NUBES

 

¡Cuán primorosas son las nubes, cuán traviesas, cuán artísticas y cuán románticas!

            Dicen los sabios antiguos que las nubes esconden a los dioses de los ojos perversos de los hombres para que no los abrumen con sus penas y calamidades.

            Cúmulos, cirros y nimbos, capaces con sus artísticas destrezas de crear el rostro de los enamorados, un ángel que vuela plácidamente en su superficie parecida a un copo de algodón, un caballo, blanco, azul o rosáceo que se transforma a capricho en otro ser.

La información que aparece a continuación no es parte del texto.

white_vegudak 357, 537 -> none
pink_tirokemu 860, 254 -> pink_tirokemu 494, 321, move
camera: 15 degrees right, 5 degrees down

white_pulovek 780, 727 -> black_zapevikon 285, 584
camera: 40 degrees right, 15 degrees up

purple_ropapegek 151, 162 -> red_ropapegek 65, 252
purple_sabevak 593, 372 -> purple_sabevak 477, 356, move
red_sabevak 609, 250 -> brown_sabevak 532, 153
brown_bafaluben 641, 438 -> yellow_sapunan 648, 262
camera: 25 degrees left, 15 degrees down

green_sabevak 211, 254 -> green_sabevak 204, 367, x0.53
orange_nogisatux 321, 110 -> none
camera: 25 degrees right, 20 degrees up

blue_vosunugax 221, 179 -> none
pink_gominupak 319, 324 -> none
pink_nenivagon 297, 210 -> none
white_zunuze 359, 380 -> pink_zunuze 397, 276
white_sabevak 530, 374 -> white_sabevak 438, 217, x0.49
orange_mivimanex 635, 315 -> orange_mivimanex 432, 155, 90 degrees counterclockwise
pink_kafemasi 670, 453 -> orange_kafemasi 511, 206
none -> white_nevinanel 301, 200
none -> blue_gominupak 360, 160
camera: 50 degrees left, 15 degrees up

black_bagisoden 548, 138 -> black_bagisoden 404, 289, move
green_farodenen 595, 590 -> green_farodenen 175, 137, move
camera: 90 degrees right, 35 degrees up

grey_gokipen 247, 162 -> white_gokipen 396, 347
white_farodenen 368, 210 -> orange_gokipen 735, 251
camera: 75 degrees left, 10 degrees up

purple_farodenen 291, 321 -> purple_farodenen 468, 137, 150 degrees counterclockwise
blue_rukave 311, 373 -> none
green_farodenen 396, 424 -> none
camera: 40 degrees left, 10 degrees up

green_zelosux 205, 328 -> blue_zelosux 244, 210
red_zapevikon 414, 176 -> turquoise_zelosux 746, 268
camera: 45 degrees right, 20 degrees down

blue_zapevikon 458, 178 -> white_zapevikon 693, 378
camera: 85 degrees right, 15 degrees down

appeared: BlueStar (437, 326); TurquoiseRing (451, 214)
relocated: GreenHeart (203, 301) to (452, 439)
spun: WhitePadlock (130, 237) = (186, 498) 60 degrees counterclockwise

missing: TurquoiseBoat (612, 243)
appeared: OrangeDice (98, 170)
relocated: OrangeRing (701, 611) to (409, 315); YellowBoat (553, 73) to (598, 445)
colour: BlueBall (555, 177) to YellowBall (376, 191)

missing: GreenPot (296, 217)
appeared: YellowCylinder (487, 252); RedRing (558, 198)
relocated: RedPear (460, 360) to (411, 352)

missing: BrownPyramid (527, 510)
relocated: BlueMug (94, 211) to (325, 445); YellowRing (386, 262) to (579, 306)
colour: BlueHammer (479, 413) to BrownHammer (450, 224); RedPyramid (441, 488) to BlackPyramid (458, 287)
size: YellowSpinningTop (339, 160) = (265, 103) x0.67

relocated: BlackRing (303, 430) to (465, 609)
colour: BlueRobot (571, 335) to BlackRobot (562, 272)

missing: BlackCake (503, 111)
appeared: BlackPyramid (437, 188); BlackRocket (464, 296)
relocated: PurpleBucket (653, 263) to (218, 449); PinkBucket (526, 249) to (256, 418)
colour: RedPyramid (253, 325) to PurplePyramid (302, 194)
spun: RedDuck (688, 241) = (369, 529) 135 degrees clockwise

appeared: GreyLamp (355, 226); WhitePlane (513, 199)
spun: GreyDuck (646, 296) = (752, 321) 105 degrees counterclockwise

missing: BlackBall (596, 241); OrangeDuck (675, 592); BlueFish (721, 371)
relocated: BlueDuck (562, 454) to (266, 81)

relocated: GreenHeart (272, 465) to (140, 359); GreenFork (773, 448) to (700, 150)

            Arte efímero el que crean las nubes para deleitar a los espíritus sublimes, admiradores de la belleza fugaz o permanente.

            Las nubes, cuando lloran, derraman sus lágrimas a la tierra para proveer de agua a todos los seres y producir el prodigio del reverdecer de las plantas para que en ellas fabriquen sus nidos las avecillas.

            Pero las nubes a veces se enfadan con los hombres que depredan la flora y en castigo se alejan.

            Y adviene la sequía.

            Y los prados mueren de sed.

            Y las aves sedentarias se vuelven nómadas para subsistir.

            Y a veces las nubes, en su travesura, se colocan frente al sol para taparles sus rayos, e impedir que disfrutemos del crepúsculo,  que cuando es en el mar,  pareciera que el astro rey fuera engullido en el océano.